*** Records for this task

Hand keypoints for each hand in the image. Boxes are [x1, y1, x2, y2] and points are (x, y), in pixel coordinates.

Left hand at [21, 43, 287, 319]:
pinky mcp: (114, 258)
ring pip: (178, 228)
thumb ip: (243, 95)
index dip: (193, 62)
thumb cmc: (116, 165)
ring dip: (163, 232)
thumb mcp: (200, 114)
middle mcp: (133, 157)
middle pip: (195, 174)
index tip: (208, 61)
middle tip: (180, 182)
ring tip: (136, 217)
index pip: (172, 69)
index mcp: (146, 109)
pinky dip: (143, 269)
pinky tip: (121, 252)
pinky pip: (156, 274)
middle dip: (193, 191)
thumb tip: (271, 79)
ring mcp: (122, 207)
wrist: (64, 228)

******
*** Records for this task

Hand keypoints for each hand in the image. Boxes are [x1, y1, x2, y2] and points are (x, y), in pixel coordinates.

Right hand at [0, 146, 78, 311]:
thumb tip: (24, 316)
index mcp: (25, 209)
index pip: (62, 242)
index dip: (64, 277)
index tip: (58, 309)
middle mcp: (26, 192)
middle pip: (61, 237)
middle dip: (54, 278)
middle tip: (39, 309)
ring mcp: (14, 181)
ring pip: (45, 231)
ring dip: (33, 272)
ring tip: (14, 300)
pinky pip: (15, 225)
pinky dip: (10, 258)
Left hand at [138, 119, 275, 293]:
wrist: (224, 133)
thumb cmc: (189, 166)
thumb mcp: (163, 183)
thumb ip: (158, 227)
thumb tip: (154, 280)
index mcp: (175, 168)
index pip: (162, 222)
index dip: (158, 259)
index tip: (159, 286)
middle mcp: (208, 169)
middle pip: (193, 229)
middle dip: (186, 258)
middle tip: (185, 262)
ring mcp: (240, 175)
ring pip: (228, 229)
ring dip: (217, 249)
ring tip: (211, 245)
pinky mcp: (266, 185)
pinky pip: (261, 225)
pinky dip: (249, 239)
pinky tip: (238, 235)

******

**Description of the task:** Please return only the lines above, starting at the line that has "middle pip: (195, 174)" and ending at the line that has "wrist: (64, 228)", keeping both and leaving each one unchanged.

**Answer for this exercise:**
middle pip: (195, 174)
index tip: (208, 61)
middle tip: (180, 182)
ring tip: (136, 217)
index pip: (172, 69)
index mcp: (146, 109)
pinky dip: (143, 269)
pinky tip: (121, 252)
pinky pip: (156, 274)
middle dip: (193, 191)
thumb tip: (271, 79)
ring mcp: (122, 207)
wrist: (64, 228)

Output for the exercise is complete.